To reap the benefits of this intelligence-based security strategy, enterprises must do their due diligence to understand the capabilities of the tools in this IT area, as well as the partners that they choose to integrate them. This includes choosing security services providers that offer outcome-based delivery -- for example, committing to protect the enterprise against data loss and malware as opposed to committing to managing a certain volume of devices and/or incidents across the enterprise. And aside from evaluating the tools and partners, IT leaders need to ensure that their own business processes are being implemented effectively through automation.

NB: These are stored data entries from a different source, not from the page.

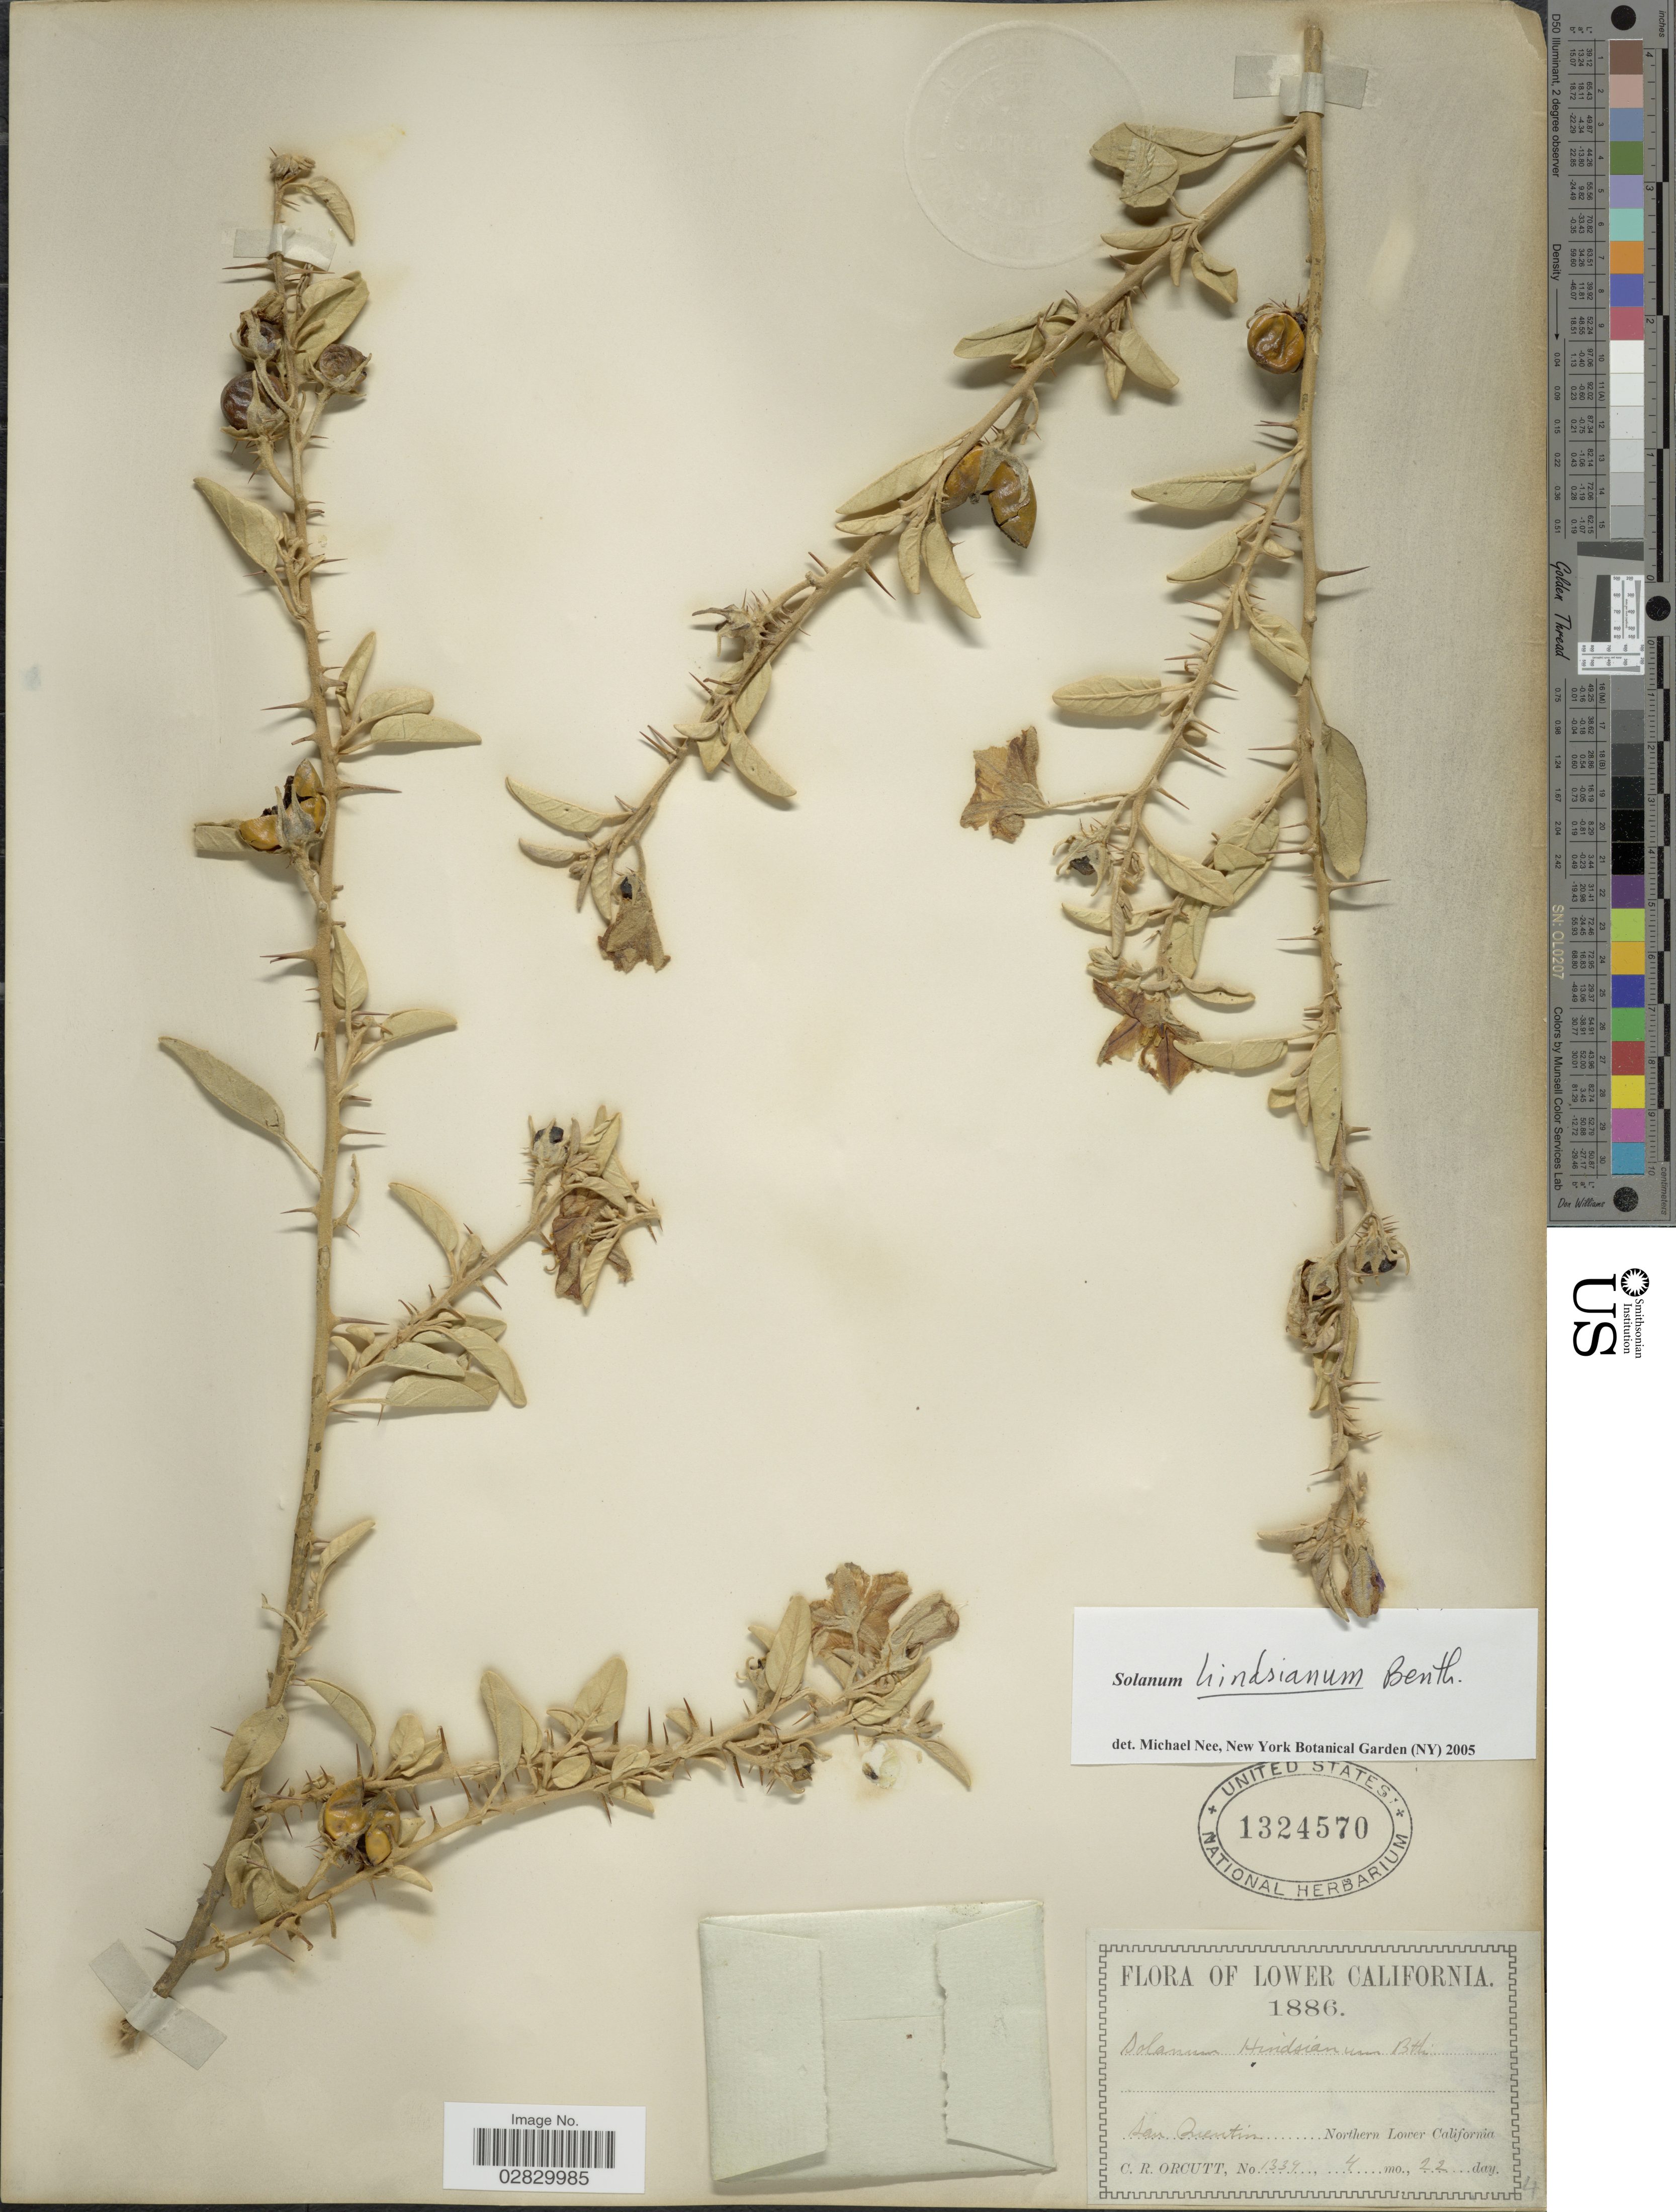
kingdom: Plantae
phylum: Tracheophyta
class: Magnoliopsida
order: Solanales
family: Solanaceae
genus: Solanum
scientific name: Solanum hindsianum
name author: Benth.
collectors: C. R. Orcutt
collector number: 1339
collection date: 1886-04-22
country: Mexico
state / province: Baja California Norte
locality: San Quentin, Northern Lower California.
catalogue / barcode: US 1324570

Data lakes and other big data tools go mainstream
Enterprises commonly operate with their data in siloes, with various departments creating and analyzing different versions of data sets based on their focus area or particular use cases. However, this prevents the company from having an end-to-end view of its data assets to derive deeper insights for real-time decision support. As the amount of data being generated grows exponentially with the addition of more sources like internet of things sensors, enterprises are realizing the need to use and monetize their data holistically. In 2018, we expect to see more organizations using big data and data lakes to build out their BI efforts.
Companies have realized that there is a lot of data within their organizations that they haven't been using meaningfully or that has only been examined by internal data analysts for isolated purposes. As such, we're seeing increased interest in implementing tools to tap into the power of that data and interconnect it across the enterprise. Improvements in this IT area include adopting big data technologies that enable self-service reporting capabilities for business users, accelerating speed to value from the data by eliminating the need to prestage data for reporting purposes. This approach will help organizations become a fully connected enterprise.
Additionally, as many organizations are pursuing digital transformation initiatives, business users need to be able to tap a consistent set of data across the enterprise. With this approach, they can run business analytics more rapidly and get real-time decision support as a result. They can then also identify data analytics patterns and apply machine learning capabilities to automate processes and generate continuous improvements. If collaborating with IT outsourcing partners, companies may be able to tap into providers' industry-specific, prebuilt data scenarios to automate business processes more effectively.